Gov. Andrew M. Cuomo smiles as he greets

Gov. Andrew M. Cuomo smiles as he greets those waiting for him to sign his new book "All things Possible" at Barnes and Noble Wednesday, Oct. 15, 2014 in Manhattan. Credit: Craig Ruttle

Gov. Andrew M. Cuomo appeared before dozens of supporters at a Manhattan bookstore Wednesday to unveil his new memoir just weeks before the general election.

The release of "All Things Possible" comes as Cuomo faces Republican Westchester County Executive Rob Astorino in the Nov. 4 election.

"Writing the book is probably the hardest single project that I took on," Cuomo told about 200 people at the Barnes and Nobles in Union Square.

"It was more difficult, it was more heart-wrenching, it was more tedious . . . than I thought it would be," Cuomo said. He added that it was one of his most "rewarding" experiences.

The book, which went on sale Tuesday, delves into Cuomo's personal and political life, including his failed bid in 2002 to secure the Democratic nomination for governor and his 2005 divorce from Kerry Kennedy.

The book also touches upon Cuomo's relationship with his father, former Gov. Mario Cuomo.

"I don't believe my father's story was ever given a just accounting," Cuomo said.

Outside the bookstore, about 100 protesters called on Cuomo to ban hydraulic-fracturing for natural gas in the state -- a practice that is now under moratorium.

Meanwhile, two aides with Astorino's campaign handed out fliers before the event announcing the campaign would give $1,000 to the first person at the book signing to get Cuomo to answer five questions on video related to the governor's disbanding of the Moreland Commission on public corruption. The state panel, which Cuomo convened and then abruptly shut down, is the focus of a probe by U.S. Attorney Preet Bharara.

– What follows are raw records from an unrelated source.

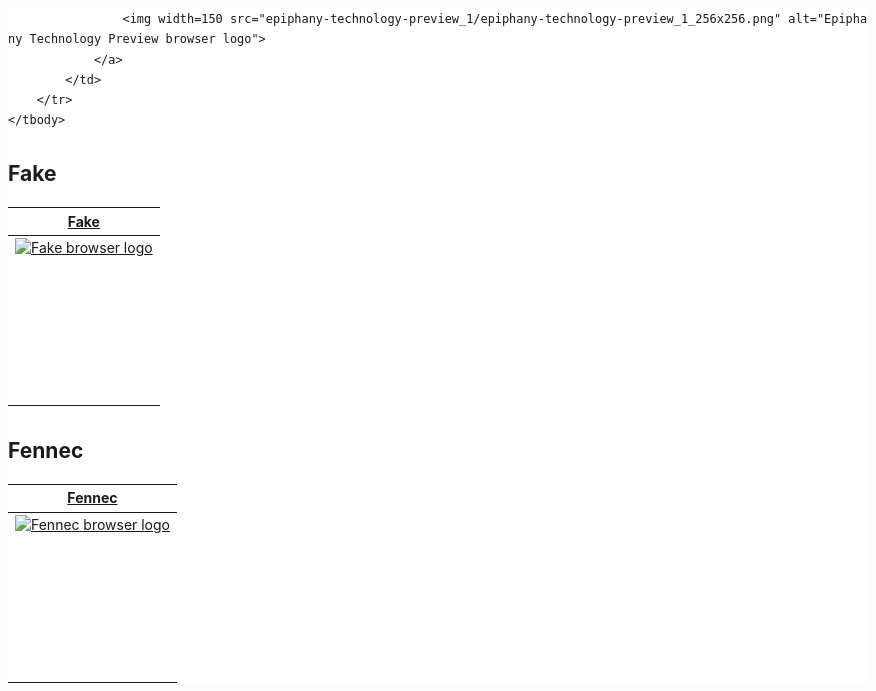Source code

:                     <img width=150 src="epiphany-technology-preview_1/epiphany-technology-preview_1_256x256.png" alt="Epiphany Technology Preview browser logo">
                </a>
            </td>
        </tr>
    </tbody>
</table>

Fake
----

<table>
    <thead>
        <tr>
            <th>
                <a href="https://web.archive.org/web/20150801071338/http://fakeapp.com/">Fake</a>
            </th>
        </tr>
    </thead>
    <tbody>
        <tr height=170>
            <td>
                <a href="fake">
                    <img width=150 src="fake/fake_256x256.png" alt="Fake browser logo">
                </a>
            </td>
        </tr>
    </tbody>
</table>

Fennec
------

<table>
    <thead>
        <tr>
            <th>
                <a href="https://en.wikipedia.org/wiki/Firefox_for_mobile">Fennec</a>
            </th>
        </tr>
    </thead>
    <tbody>
        <tr height=170>
            <td>
                <a href="fennec">
                    <img width=150 src="fennec/fennec_256x256.png" alt="Fennec browser logo">
                </a>
            </td>
        </tr>
    </tbody>
</table>
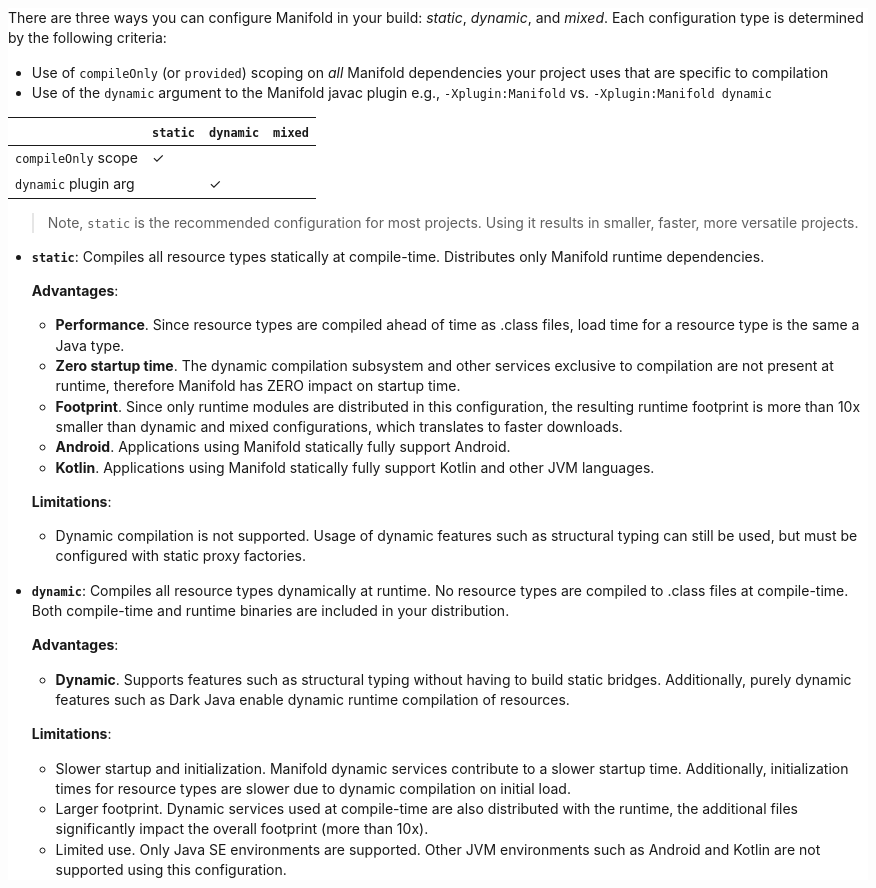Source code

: There are three ways you can configure Manifold in your build: *static*, *dynamic*, and *mixed*. Each configuration type
is determined by the following criteria:
* Use of `compileOnly` (or `provided`) scoping on *all* Manifold dependencies your project uses that are specific to
compilation
* Use of the `dynamic` argument to the Manifold javac plugin e.g., `-Xplugin:Manifold` vs. `-Xplugin:Manifold dynamic`

|                      |`static` |`dynamic`|`mixed`  |
|----------------------|---------|---------|---------|
| `compileOnly` scope  | &#10003;|         |         |
| `dynamic` plugin arg |         | &#10003;|         |

>Note, `static` is the recommended configuration for most projects. Using it results in smaller, faster, more versatile
>projects.

* **`static`**: Compiles all resource types statically at compile-time. Distributes only Manifold runtime dependencies.

    **Advantages**:
    * **Performance**. Since resource types are compiled ahead of time as .class files, load time for a resource type
    is the same a Java type. 
    * **Zero startup time**. The dynamic compilation subsystem and other services exclusive to compilation are not
    present at runtime, therefore Manifold has ZERO impact on startup time.  
    * **Footprint**. Since only runtime modules are distributed in this configuration, the resulting runtime footprint is more
    than 10x smaller than dynamic and mixed configurations, which translates to faster downloads.
    * **Android**. Applications using Manifold statically fully support Android. 
    * **Kotlin**. Applications using Manifold statically fully support Kotlin and other JVM languages. 
    
    **Limitations**:
    * Dynamic compilation is not supported. Usage of dynamic features such as structural typing can still be used, but
    must be configured with static proxy factories.
    
* **`dynamic`**: Compiles all resource types dynamically at runtime. No resource types are compiled to .class files
at compile-time. Both compile-time and runtime binaries are included in your distribution.

    **Advantages**:
    * **Dynamic**. Supports features such as structural typing without having to build static bridges. Additionally,
    purely dynamic features such as Dark Java enable dynamic runtime compilation of resources.
     
    **Limitations**:
    * Slower startup and initialization. Manifold dynamic services contribute to a slower startup time. Additionally,
    initialization times for resource types are slower due to dynamic compilation on initial load. 
    * Larger footprint. Dynamic services used at compile-time are also distributed with the runtime, the additional
    files significantly impact the overall footprint (more than 10x). 
    * Limited use. Only Java SE environments are supported. Other JVM environments such as Android and Kotlin are not
     supported using this configuration. 
    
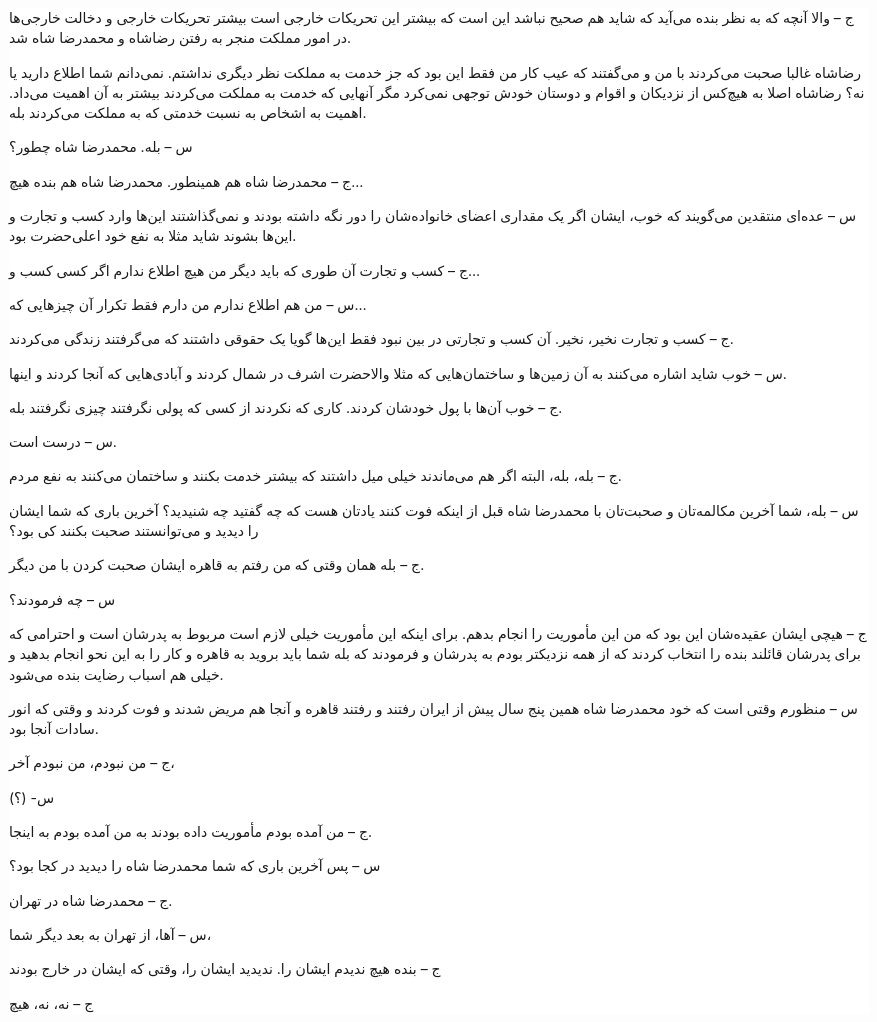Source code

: ج – والا آنچه که به نظر بنده می‌آید که شاید هم صحیح نباشد این است که بیشتر این تحریکات خارجی است بیشتر تحریکات خارجی و دخالت خارجی‌ها در امور مملکت منجر به رفتن رضاشاه و محمدرضا شاه شد.

رضاشاه غالبا صحبت می‌کردند با من و می‌گفتند که عیب کار من فقط این بود که جز خدمت به مملکت نظر دیگری نداشتم. نمی‌دانم شما اطلاع دارید یا نه؟ رضاشاه اصلا به هیچ‌کس از نزدیکان و اقوام و دوستان خودش توجهی نمی‌کرد مگر آنهایی که خدمت به مملکت می‌کردند بیشتر به آن اهمیت می‌داد. اهمیت به اشخاص به نسبت خدمتی که به مملکت می‌کردند بله.

س – بله. محمدرضا شاه چطور؟

ج – محمدرضا شاه هم همینطور. محمدرضا شاه هم بنده هیچ…

س – عده‌ای منتقدین می‌گویند که خوب، ایشان اگر یک مقداری اعضای خانواده‌شان را دور نگه داشته بودند و نمی‌گذاشتند این‌ها وارد کسب و تجارت و این‌ها بشوند شاید مثلا به نفع خود اعلی‌حضرت بود.

ج – کسب و تجارت آن طوری که باید دیگر من هیچ اطلاع ندارم اگر کسی کسب و…

س – من هم اطلاع ندارم من دارم فقط تکرار آن چیزهایی که…

ج – کسب و تجارت نخیر، نخیر. آن کسب و تجارتی در بین نبود فقط این‌ها گویا یک حقوقی داشتند که می‌گرفتند زندگی می‌کردند.

س – خوب شاید اشاره می‌کنند به آن زمین‌ها و ساختمان‌هایی که مثلا والاحضرت اشرف در شمال کردند و آبادی‌هایی که آنجا کردند و اینها.

ج – خوب آن‌ها با پول خودشان کردند. کاری که نکردند از کسی که پولی نگرفتند چیزی نگرفتند بله.

س – درست است.

ج – بله، بله، البته اگر هم می‌ماندند خیلی میل داشتند که بیشتر خدمت بکنند و ساختمان می‌کنند به نفع مردم.

س – بله، شما آخرین مکالمه‌تان و صحبت‌تان با محمدرضا شاه قبل از اینکه فوت کنند یادتان هست که چه گفتید چه شنیدید؟ آخرین باری که شما ایشان را دیدید و می‌توانستند صحبت بکنند کی بود؟

ج – بله همان وقتی که من رفتم به قاهره ایشان صحبت کردن با من دیگر.

س – چه فرمودند؟

ج – هیچی ایشان عقیده‌شان این بود که من این مأموریت را انجام بدهم. برای اینکه این مأموریت خیلی لازم است مربوط به پدرشان است و احترامی که برای پدرشان قائلند بنده را انتخاب کردند که از همه نزدیکتر بودم به پدرشان و فرمودند که بله شما باید بروید به قاهره و کار را به این نحو انجام بدهید و خیلی هم اسباب رضایت بنده می‌شود.

س – منظورم وقتی است که خود محمدرضا شاه همین پنج سال پیش از ایران رفتند و رفتند قاهره و آنجا هم مریض شدند و فوت کردند و وقتی که انور سادات آنجا بود.

ج – من نبودم، من نبودم آخر،

س- (؟)

ج – من آمده بودم مأموریت داده بودند به من آمده بودم به اینجا.

س – پس آخرین باری که شما محمدرضا شاه را دیدید در کجا بود؟

ج – محمدرضا شاه در تهران.

س – آها، از تهران به بعد دیگر شما،

ج – بنده هیچ ندیدم ایشان را. ندیدید ایشان را، وقتی که ایشان در خارج بودند

ج – نه، نه، هیچ
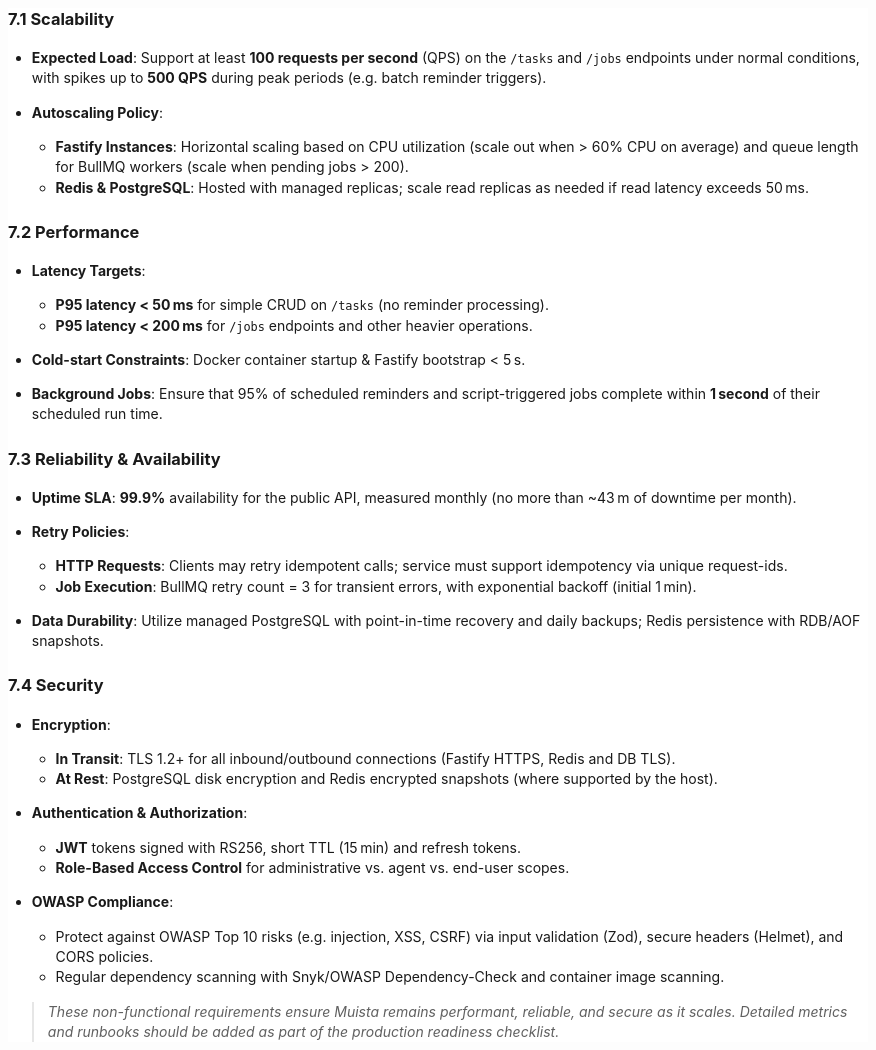 ### 7.1 Scalability

- **Expected Load**: Support at least **100 requests per second** (QPS) on the `/tasks` and `/jobs` endpoints under normal conditions, with spikes up to **500 QPS** during peak periods (e.g. batch reminder triggers).
- **Autoscaling Policy**:

  - **Fastify Instances**: Horizontal scaling based on CPU utilization (scale out when > 60% CPU on average) and queue length for BullMQ workers (scale when pending jobs > 200).
  - **Redis & PostgreSQL**: Hosted with managed replicas; scale read replicas as needed if read latency exceeds 50 ms.

### 7.2 Performance

- **Latency Targets**:

  - **P95 latency < 50 ms** for simple CRUD on `/tasks` (no reminder processing).
  - **P95 latency < 200 ms** for `/jobs` endpoints and other heavier operations.
- **Cold-start Constraints**: Docker container startup & Fastify bootstrap < 5 s.
- **Background Jobs**: Ensure that 95% of scheduled reminders and script-triggered jobs complete within **1 second** of their scheduled run time.

### 7.3 Reliability & Availability

- **Uptime SLA**: **99.9%** availability for the public API, measured monthly (no more than \~43 m of downtime per month).
- **Retry Policies**:

  - **HTTP Requests**: Clients may retry idempotent calls; service must support idempotency via unique request-ids.
  - **Job Execution**: BullMQ retry count = 3 for transient errors, with exponential backoff (initial 1 min).
- **Data Durability**: Utilize managed PostgreSQL with point-in-time recovery and daily backups; Redis persistence with RDB/AOF snapshots.

### 7.4 Security

- **Encryption**:

  - **In Transit**: TLS 1.2+ for all inbound/outbound connections (Fastify HTTPS, Redis and DB TLS).
  - **At Rest**: PostgreSQL disk encryption and Redis encrypted snapshots (where supported by the host).
- **Authentication & Authorization**:

  - **JWT** tokens signed with RS256, short TTL (15 min) and refresh tokens.
  - **Role-Based Access Control** for administrative vs. agent vs. end-user scopes.
- **OWASP Compliance**:

  - Protect against OWASP Top 10 risks (e.g. injection, XSS, CSRF) via input validation (Zod), secure headers (Helmet), and CORS policies.
  - Regular dependency scanning with Snyk/OWASP Dependency-Check and container image scanning.

> *These non-functional requirements ensure Muista remains performant, reliable, and secure as it scales. Detailed metrics and runbooks should be added as part of the production readiness checklist.*
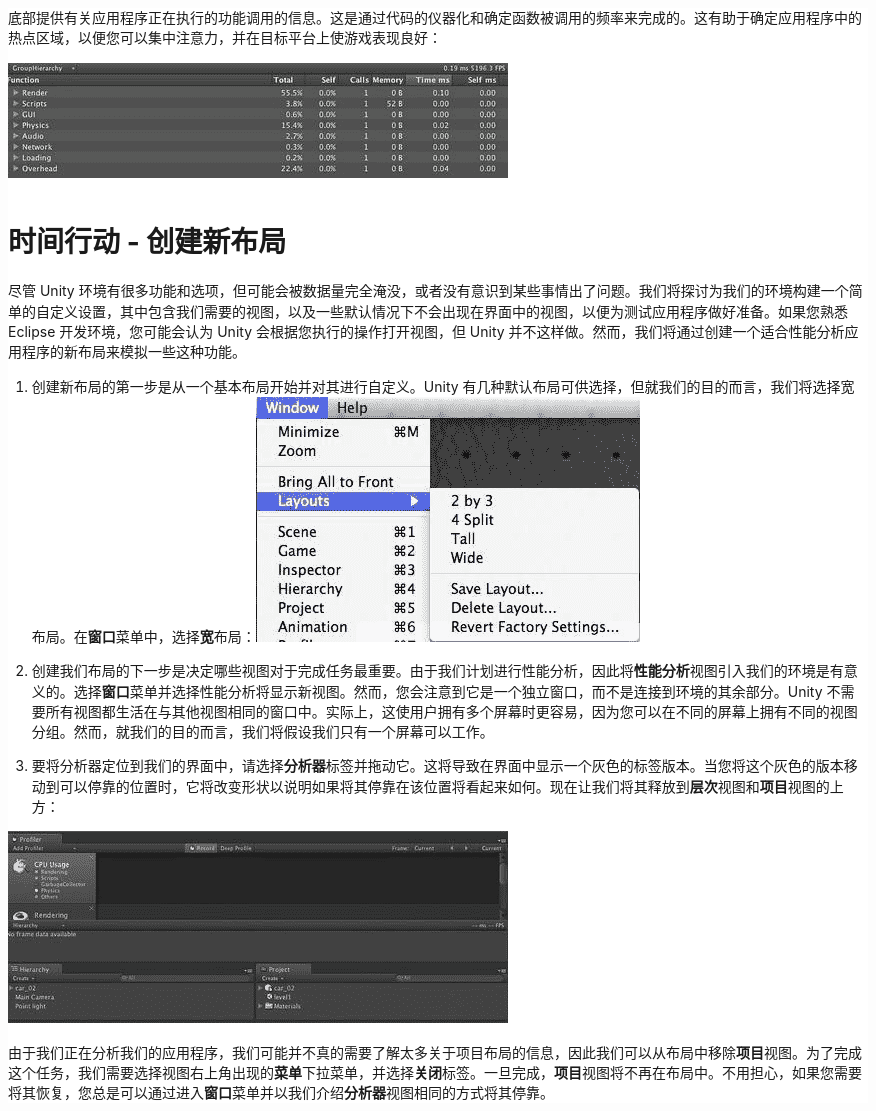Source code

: 底部提供有关应用程序正在执行的功能调用的信息。这是通过代码的仪器化和确定函数被调用的频率来完成的。这有助于确定应用程序中的热点区域，以便您可以集中注意力，并在目标平台上使游戏表现良好：

![性能分析视图](img/978-1-84969-040-9_2_18.jpg)

# 时间行动 - 创建新布局

尽管 Unity 环境有很多功能和选项，但可能会被数据量完全淹没，或者没有意识到某些事情出了问题。我们将探讨为我们的环境构建一个简单的自定义设置，其中包含我们需要的视图，以及一些默认情况下不会出现在界面中的视图，以便为测试应用程序做好准备。如果您熟悉 Eclipse 开发环境，您可能会认为 Unity 会根据您执行的操作打开视图，但 Unity 并不这样做。然而，我们将通过创建一个适合性能分析应用程序的新布局来模拟一些这种功能。

1.  创建新布局的第一步是从一个基本布局开始并对其进行自定义。Unity 有几种默认布局可供选择，但就我们的目的而言，我们将选择宽布局。在**窗口**菜单中，选择**宽**布局：![创建新布局的时间 - 创建新布局](img/978-1-84969-040-9_2_19.jpg)

1.  创建我们布局的下一步是决定哪些视图对于完成任务最重要。由于我们计划进行性能分析，因此将**性能分析**视图引入我们的环境是有意义的。选择**窗口**菜单并选择性能分析将显示新视图。然而，您会注意到它是一个独立窗口，而不是连接到环境的其余部分。Unity 不需要所有视图都生活在与其他视图相同的窗口中。实际上，这使用户拥有多个屏幕时更容易，因为您可以在不同的屏幕上拥有不同的视图分组。然而，就我们的目的而言，我们将假设我们只有一个屏幕可以工作。

1.  要将分析器定位到我们的界面中，请选择**分析器**标签并拖动它。这将导致在界面中显示一个灰色的标签版本。当您将这个灰色的版本移动到可以停靠的位置时，它将改变形状以说明如果将其停靠在该位置将看起来如何。现在让我们将其释放到**层次**视图和**项目**视图的上方：

![行动时间 — 创建新布局](img/978-1-84969-040-9_2_20.jpg)

由于我们正在分析我们的应用程序，我们可能并不真的需要了解太多关于项目布局的信息，因此我们可以从布局中移除**项目**视图。为了完成这个任务，我们需要选择视图右上角出现的**菜单**下拉菜单，并选择**关闭**标签。一旦完成，**项目**视图将不再在布局中。不用担心，如果您需要将其恢复，您总是可以通过进入**窗口**菜单并以我们介绍**分析器**视图相同的方式将其停靠。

"At a book signing, Mr. Cuomo is making himself available to savvy, everyday New Yorkers -- I just know one of them can make him talk," Astorino said in a news release. "All things are possible."

The State Democratic Party offered $2,000 to any New Yorker who asks Astorino on video why he has not released five years worth of his tax returns. Astorino, who last month released his most recent tax return, has said his financial disclosure forms cover his past five years.

Also Wednesday, Astorino was endorsed by former Republican New Jersey Gov. Christine Todd Whitman. Whitman said in a letter to supporters that Astorino has a "proven record as a tax cutter and budget reformer."